>>>>
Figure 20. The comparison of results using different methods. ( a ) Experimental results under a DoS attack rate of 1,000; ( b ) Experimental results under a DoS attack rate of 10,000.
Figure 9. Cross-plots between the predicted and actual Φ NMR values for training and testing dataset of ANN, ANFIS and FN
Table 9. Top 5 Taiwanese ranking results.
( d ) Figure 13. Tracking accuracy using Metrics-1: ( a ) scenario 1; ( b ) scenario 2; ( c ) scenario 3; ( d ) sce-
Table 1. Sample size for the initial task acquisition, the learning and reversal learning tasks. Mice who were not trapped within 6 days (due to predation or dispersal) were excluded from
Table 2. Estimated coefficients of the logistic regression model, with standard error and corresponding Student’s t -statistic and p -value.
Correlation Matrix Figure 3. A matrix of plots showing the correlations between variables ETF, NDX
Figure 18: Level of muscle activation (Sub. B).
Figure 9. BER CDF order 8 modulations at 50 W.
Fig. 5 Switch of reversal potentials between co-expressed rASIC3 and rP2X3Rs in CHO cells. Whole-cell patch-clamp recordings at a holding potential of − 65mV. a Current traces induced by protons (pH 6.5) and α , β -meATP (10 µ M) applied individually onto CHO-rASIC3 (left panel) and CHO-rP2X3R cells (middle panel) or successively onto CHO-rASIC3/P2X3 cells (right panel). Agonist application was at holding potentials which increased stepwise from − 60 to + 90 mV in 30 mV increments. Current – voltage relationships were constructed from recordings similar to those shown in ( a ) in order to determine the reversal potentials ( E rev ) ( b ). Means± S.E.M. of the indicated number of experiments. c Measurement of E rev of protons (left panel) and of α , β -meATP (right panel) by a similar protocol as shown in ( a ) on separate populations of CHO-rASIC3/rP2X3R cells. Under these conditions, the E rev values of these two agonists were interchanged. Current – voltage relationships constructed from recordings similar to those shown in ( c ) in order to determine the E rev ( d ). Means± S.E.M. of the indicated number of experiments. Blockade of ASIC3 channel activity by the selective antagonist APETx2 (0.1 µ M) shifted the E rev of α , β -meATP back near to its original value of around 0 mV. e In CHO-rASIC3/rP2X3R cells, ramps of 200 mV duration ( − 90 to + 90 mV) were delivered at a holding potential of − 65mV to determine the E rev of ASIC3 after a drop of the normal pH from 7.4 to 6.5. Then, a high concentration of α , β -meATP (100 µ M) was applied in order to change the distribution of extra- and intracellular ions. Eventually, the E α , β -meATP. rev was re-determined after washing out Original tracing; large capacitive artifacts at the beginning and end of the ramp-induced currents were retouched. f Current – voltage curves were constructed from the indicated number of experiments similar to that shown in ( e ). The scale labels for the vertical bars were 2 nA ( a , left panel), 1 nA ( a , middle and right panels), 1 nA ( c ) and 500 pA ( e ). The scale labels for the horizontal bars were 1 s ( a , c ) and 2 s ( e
<<<<
* [TASK REQUIREMENTS] Every record must appear in the answer exactly as it does above.

* [ANSWER]
Figure 20. The comparison of results using different methods. ( a ) Experimental results under a DoS attack rate of 1,000; ( b ) Experimental results under a DoS attack rate of 10,000.
Figure 9. Cross-plots between the predicted and actual Φ NMR values for training and testing dataset of ANN, ANFIS and FN
Table 9. Top 5 Taiwanese ranking results.
( d ) Figure 13. Tracking accuracy using Metrics-1: ( a ) scenario 1; ( b ) scenario 2; ( c ) scenario 3; ( d ) sce-
Table 1. Sample size for the initial task acquisition, the learning and reversal learning tasks. Mice who were not trapped within 6 days (due to predation or dispersal) were excluded from
Table 2. Estimated coefficients of the logistic regression model, with standard error and corresponding Student’s t -statistic and p -value.
Correlation Matrix Figure 3. A matrix of plots showing the correlations between variables ETF, NDX
Figure 18: Level of muscle activation (Sub. B).
Figure 9. BER CDF order 8 modulations at 50 W.
Fig. 5 Switch of reversal potentials between co-expressed rASIC3 and rP2X3Rs in CHO cells. Whole-cell patch-clamp recordings at a holding potential of − 65mV. a Current traces induced by protons (pH 6.5) and α , β -meATP (10 µ M) applied individually onto CHO-rASIC3 (left panel) and CHO-rP2X3R cells (middle panel) or successively onto CHO-rASIC3/P2X3 cells (right panel). Agonist application was at holding potentials which increased stepwise from − 60 to + 90 mV in 30 mV increments. Current – voltage relationships were constructed from recordings similar to those shown in ( a ) in order to determine the reversal potentials ( E rev ) ( b ). Means± S.E.M. of the indicated number of experiments. c Measurement of E rev of protons (left panel) and of α , β -meATP (right panel) by a similar protocol as shown in ( a ) on separate populations of CHO-rASIC3/rP2X3R cells. Under these conditions, the E rev values of these two agonists were interchanged. Current – voltage relationships constructed from recordings similar to those shown in ( c ) in order to determine the E rev ( d ). Means± S.E.M. of the indicated number of experiments. Blockade of ASIC3 channel activity by the selective antagonist APETx2 (0.1 µ M) shifted the E rev of α , β -meATP back near to its original value of around 0 mV. e In CHO-rASIC3/rP2X3R cells, ramps of 200 mV duration ( − 90 to + 90 mV) were delivered at a holding potential of − 65mV to determine the E rev of ASIC3 after a drop of the normal pH from 7.4 to 6.5. Then, a high concentration of α , β -meATP (100 µ M) was applied in order to change the distribution of extra- and intracellular ions. Eventually, the E α , β -meATP. rev was re-determined after washing out Original tracing; large capacitive artifacts at the beginning and end of the ramp-induced currents were retouched. f Current – voltage curves were constructed from the indicated number of experiments similar to that shown in ( e ). The scale labels for the vertical bars were 2 nA ( a , left panel), 1 nA ( a , middle and right panels), 1 nA ( c ) and 500 pA ( e ). The scale labels for the horizontal bars were 1 s ( a , c ) and 2 s ( e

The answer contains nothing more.